# blowing fuses



## starbuck (Mar 17, 2019)

Hi all Starbuck here from Maryborough qld. being a newbie to these forums I need some advice. recently I bought a 2004 nissan xtrail from a neighbour. As the car had been owned by an elderly couple I knew it,s history. so far it,s been great and I,ve had no issues until Friday.
After driving out to a friends place about 15kms from town, I noticed the fan wasn,t blowing any air though the a/c was working. 
replaced the fuse which had blown. started the car and as soon as I turned the fan on the fuse blew. replaced it again but same thing but I did notice that the last fuse seems to have melted. turned off the a/c replaced fuse and started the fan, straight away the fuse blew. as I don,t have a manual would anyone know why the fuse keeps blowing?? the previous owners did have the fan replaced after the same thing occurred with them. why the fuse keeps blowing has me stumped?? any ideas please


----------



## otomodo (May 23, 2008)

I m no electricity specialist, but i would test the wires through. 
Did the motor seize before it was replaced?
Does the replacement motor turn freely?

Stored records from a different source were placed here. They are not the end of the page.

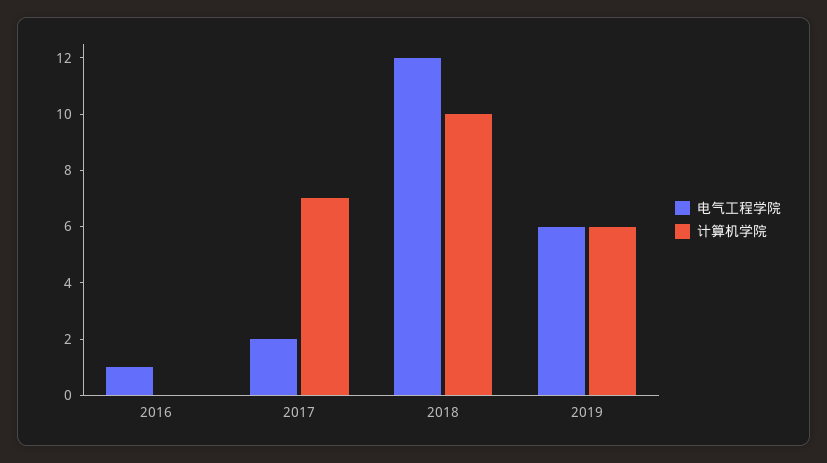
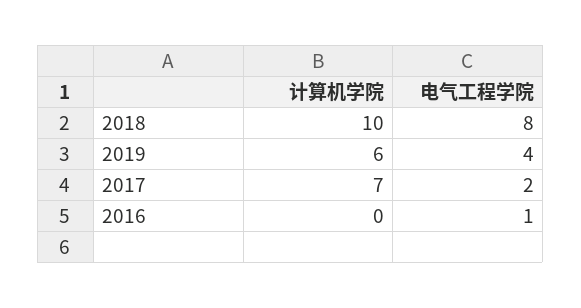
  {
    "电气工程学院": {
      "2016": 1,
      "2017": 2,
-     "2018": 12,
+     "2018": 8,
-     "2019": 6
+     "2019": 4
    },
    "计算机学院": {
      "2016": 0,
      "2017": 7,
      "2018": 10,
      "2019": 6
    }
  }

Was it connected correctly?


----------



## smj999smj (Jan 1, 2006)

Since the fuse doesn't blow until you turn on the blower fan, I would suspect the blower fan. Just because it's been recently replaced, doesn't necessarily means it is good, especially if it's an aftermarket part. Unplug the blower motor, replace the fuse, turn the ignition "on" and turn the fan "on." If the fuse doesn't blow, chances are you need to replace the blower motor.


----------



## quadraria10 (Jul 6, 2010)

Here is a link to the manual for your 2004

https://ownersmanuals2.com/make/nissan/x-trail-2004-4145

I am wondering if a bad blower motor resistor or amplifier could cause that issue, though usually, they cause the fan to only operate at high speed, or not at all, and it does not blow the fuse.

Otherwise, I guess you need to check to see if any wiring got damaged during the original repair. Maybe there is a downside to buying the cheapest aftermarket blower motor you can find on eBay if that is what it was, but I have never seen anyone posting here about buying a bad one so I have no idea how likely that is. Good luck tracking down the issue. Let us know what you learn.


----------



## crickleymal (Apr 15, 2019)

quadraria10 said:


> I am wondering if a bad blower motor resistor or amplifier could cause that issue, though usually, they cause the fan to only operate at high speed, or not at all, and it does not blow the fuse.
> 
> Otherwise, I guess you need to check to see if any wiring got damaged during the original repair. Maybe there is a downside to buying the cheapest aftermarket blower motor you can find on eBay if that is what it was, but I have never seen anyone posting here about buying a bad one so I have no idea how likely that is. Good luck tracking down the issue. Let us know what you learn.


I've replaced resistor PCBs and motors before now on a Micra for exactly that fault. Just lubing the motor with some thin oil can help at least temporarily.


----------